Exercise prompt
In the text about the goblin cave complex, rewrite the part starting at "Just over half" and ending at "in the caves.", substituting "boulder" for "rock".

Document excerpt
##########

Just over half a day's hike west up Gullifurd's Path there was an ogre living in a cave. He's not anymore because a group of adventurers (see: Heroes of Weaverham, Part One) killed him. At the back of the ogre's cave was a separate chamber with a large mostly flat rock. Moving the rock to the side (you would need 8-10 strong men to lift it) reveals a small circular hole with a slight breeze coming through it. Going through it leads to the cave complex that is the subject of today's post.
The map is a Dyson Map, Drewer's Cave to be specific. I've made some slight modifications to it that are easily noted on the image below as they are crudely and garishly drawn on in Paint. There are also numbers for the various points of interest in the caves.
Living in this cave complex is a small goblin warband, consisting of a dozen or so rabble-types, a gigantic cook, three wargs and a mysterious and mentally unstable shaman. As an adventure, it shouldn't last longer than a session (it will take our group two, we have incredibly short sessions though due to the time pressures of most of us having kids) and is doable by a group of first-level adventurers. I ran it in Labyrinth Lord and any references to level, HD, spells, etc. should be understood as being from that system.

##########

Extracted records
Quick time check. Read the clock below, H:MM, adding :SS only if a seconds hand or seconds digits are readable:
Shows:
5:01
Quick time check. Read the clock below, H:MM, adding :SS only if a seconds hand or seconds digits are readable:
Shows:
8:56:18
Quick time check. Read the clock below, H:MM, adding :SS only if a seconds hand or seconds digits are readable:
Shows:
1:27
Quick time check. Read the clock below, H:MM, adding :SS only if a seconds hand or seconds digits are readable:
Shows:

##########

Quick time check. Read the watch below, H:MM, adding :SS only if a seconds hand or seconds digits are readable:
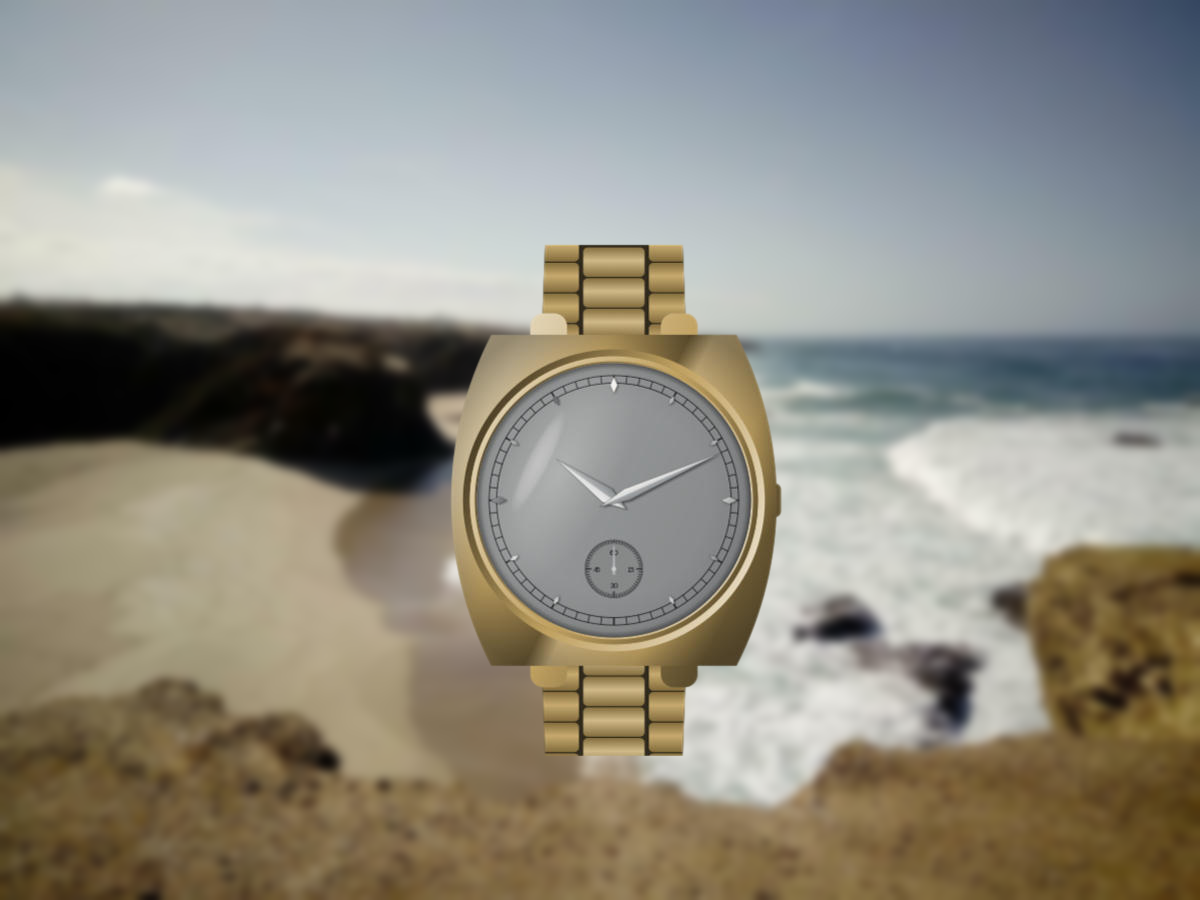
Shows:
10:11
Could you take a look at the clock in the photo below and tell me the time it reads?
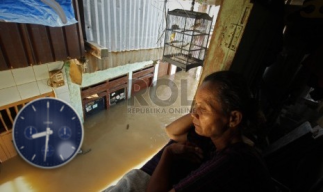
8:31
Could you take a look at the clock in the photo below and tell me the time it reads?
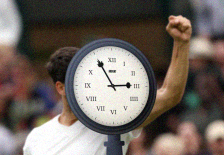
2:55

##########

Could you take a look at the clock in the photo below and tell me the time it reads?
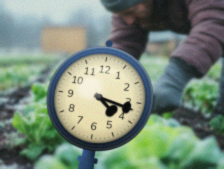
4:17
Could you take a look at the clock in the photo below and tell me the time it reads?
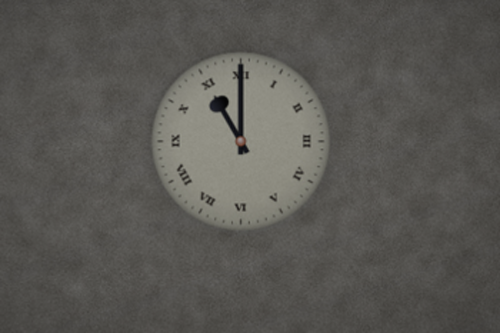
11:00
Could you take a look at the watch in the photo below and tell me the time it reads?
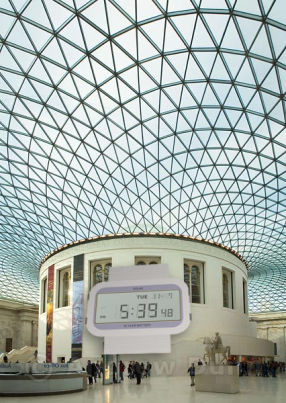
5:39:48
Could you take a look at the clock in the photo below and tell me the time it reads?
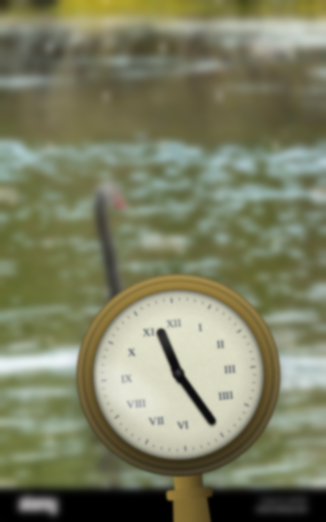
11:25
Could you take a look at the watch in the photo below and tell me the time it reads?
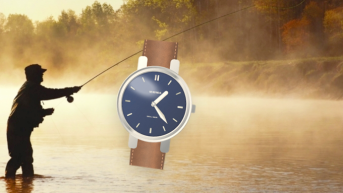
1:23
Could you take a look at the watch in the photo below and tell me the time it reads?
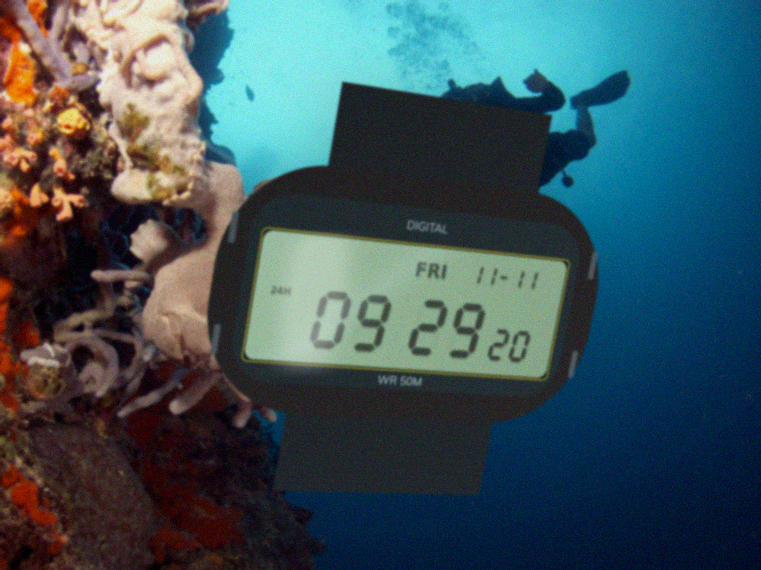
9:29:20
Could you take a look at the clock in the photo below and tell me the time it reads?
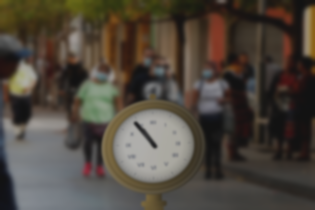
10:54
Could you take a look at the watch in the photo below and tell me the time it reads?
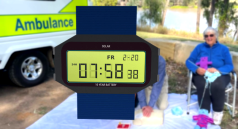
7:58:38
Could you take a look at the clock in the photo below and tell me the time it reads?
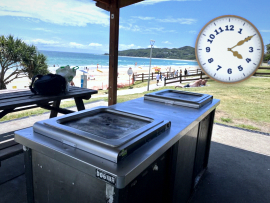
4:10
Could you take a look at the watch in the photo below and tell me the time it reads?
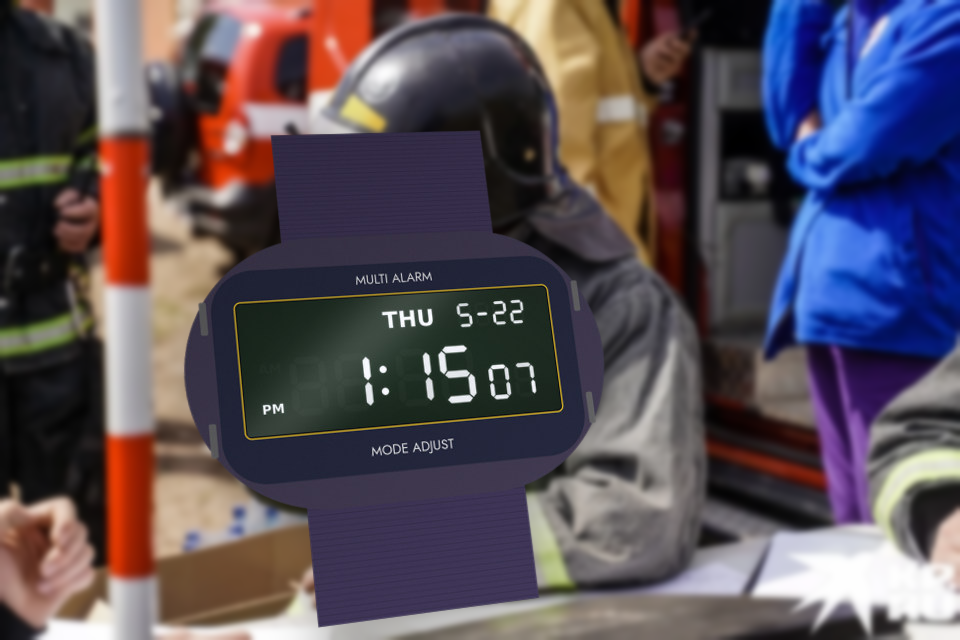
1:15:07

##########

Output
Just over half a day's hike west up Gullifurd's Path there was an ogre living in a cave. He's not anymore because a group of adventurers (see: Heroes of Weaverham, Part One) killed him. At the back of the ogre's cave was a separate chamber with a large mostly flat boulder. Moving the boulder to the side (you would need 8-10 strong men to lift it) reveals a small circular hole with a slight breeze coming through it. Going through it leads to the cave complex that is the subject of today's post.
The map is a Dyson Map, Drewer's Cave to be specific. I've made some slight modifications to it that are easily noted on the image below as they are crudely and garishly drawn on in Paint. There are also numbers for the various points of interest in the caves.